AirTran, Continental, Delta, JetBlue, United and several other airlines offered travelers a one-time chance to rebook their tickets for travel to the affected areas to another day. But that was little relief to travelers who just wanted to get home for their Christmas dinner.
So far Thursday morning, the Federal Aviation Administration did not report many major delays at the nation's airports. Houston had some delays thanks to thunderstorms and Charlotte had some high winds. Later on in the day, bad weather caused some delays in Dallas.
To see up-to-the-minute information about the status of your airport, visit the Web site for the FAA's Air Traffic Control System Command Center's map of the nation and delays at key airports.
But the storms have already done their damage, with airlines trying to re-accommodate passengers from flights canceled yesterday. For instance, at Chicago's O'Hare international airport, there were more than 200 cancellations Wednesday with another 60 across town at Midway.
This comes just as the East Coast is recovering from a record snowfall last weekend.
Those on the roads won't expect much relief either. Snow, freezing rain and heavy thunderstorms are going to make it slow going for millions of motorists.
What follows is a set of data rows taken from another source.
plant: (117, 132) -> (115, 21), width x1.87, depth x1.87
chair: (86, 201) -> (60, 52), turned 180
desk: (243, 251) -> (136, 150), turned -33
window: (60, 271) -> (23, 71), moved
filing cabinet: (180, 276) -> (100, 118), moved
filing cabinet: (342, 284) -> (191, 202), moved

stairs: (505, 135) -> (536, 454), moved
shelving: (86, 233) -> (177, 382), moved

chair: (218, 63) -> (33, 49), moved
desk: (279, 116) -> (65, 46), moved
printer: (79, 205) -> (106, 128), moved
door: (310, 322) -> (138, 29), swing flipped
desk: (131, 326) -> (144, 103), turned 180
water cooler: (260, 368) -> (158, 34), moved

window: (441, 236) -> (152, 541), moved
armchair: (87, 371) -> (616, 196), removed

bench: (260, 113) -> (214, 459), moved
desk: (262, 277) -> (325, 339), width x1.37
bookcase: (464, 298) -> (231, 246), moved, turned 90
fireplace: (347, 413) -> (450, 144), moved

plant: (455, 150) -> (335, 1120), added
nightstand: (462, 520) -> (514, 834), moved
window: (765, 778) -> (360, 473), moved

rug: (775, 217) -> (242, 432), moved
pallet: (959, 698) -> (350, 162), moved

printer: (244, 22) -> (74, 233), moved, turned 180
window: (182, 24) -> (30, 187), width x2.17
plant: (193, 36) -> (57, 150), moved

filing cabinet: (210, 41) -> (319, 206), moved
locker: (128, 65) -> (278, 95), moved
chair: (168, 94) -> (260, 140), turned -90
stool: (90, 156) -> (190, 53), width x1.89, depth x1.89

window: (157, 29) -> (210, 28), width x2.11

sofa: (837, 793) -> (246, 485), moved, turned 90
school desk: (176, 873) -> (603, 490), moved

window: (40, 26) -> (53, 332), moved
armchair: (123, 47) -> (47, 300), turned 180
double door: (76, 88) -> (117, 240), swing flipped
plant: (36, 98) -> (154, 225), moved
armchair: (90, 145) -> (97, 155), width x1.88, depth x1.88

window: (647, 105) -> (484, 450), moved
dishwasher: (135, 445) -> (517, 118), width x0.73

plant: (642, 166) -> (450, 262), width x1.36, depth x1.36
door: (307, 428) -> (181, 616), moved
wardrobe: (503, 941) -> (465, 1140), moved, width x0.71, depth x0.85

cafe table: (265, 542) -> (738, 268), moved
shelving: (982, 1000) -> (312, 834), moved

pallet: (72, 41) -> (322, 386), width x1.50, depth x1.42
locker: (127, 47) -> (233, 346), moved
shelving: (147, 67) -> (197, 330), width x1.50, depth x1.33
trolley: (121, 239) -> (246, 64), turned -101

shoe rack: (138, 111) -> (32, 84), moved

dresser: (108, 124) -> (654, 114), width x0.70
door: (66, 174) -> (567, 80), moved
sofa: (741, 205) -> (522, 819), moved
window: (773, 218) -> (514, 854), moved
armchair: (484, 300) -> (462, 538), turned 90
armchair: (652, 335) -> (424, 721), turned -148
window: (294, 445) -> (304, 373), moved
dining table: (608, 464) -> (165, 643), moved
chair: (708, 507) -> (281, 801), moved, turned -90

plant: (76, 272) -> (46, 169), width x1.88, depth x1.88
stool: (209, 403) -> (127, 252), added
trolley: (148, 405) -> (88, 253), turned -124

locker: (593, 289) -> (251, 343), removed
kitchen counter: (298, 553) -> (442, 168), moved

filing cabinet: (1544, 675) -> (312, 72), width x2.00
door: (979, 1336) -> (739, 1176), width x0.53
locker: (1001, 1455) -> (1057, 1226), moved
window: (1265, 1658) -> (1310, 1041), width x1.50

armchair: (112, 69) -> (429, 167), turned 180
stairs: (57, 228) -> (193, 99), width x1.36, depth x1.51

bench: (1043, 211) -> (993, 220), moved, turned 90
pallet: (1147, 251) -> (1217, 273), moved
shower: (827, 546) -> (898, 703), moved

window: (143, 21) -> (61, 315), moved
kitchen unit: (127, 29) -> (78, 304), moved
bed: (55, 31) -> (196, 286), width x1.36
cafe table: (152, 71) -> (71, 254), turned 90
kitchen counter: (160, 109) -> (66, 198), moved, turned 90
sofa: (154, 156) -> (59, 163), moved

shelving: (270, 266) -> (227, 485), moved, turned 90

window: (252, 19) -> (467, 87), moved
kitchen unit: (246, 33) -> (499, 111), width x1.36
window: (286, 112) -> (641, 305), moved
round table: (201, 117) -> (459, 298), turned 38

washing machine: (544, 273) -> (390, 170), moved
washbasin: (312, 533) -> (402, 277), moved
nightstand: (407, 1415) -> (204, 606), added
The biggest accumulations of snow were expected from eastern Nebraska to the Upper Mississippi Valley. Freezing rain was possible across parts of Kansas, Nebraska, Iowa, Illinois and Indiana and heavy thunderstorms could produce flooding across Texas and into the Ohio Valley.
The National Weather Service issued blizzard warnings early Thursday for Kansas, western North Dakota, northern Minnesota, northwestern Nebraska and the Texas Panhandle. It cautioned that travel would be extremely dangerous in those areas through the weekend and that anyone taking to the road should pack a winter survival kit including flashlight and water in case of emergency.
Travelers should take extra time, also pack some snacks and a little bit of extra patience.
More Travelers Head Home for Christmas
More people will be on the road this year, heading out for the Christmas and New Year's holidays, and they'll likely be paying more money to head home -- or wherever else -- for the holidays.
AAA projects that 87.7 million Americans will travel 50 miles or more away from home during the year-end holidays, a 3.8 percent increase from last year.
Like most holidays, the overwhelming majority -- about 77.7 million people -- will travel by car. Another 4.2 million will take to the skies, and everybody else will take trains, buses or boats to see their loved ones or just escape from home.
The bad news for all those drivers: the national average for a gallon of regular unleaded gasoline now stands at $2.60. That's still down from the record prices the country saw in the summer of 2008 but 94 cents higher than last Christmas. That's about an extra $12 for a family driving 400 miles in a typical sedan.
Prices for car rentals and airfare are also up about 2 percent, according to AAA, while hotel rooms are down about 6 to 10 percent on average for mid-range hotels.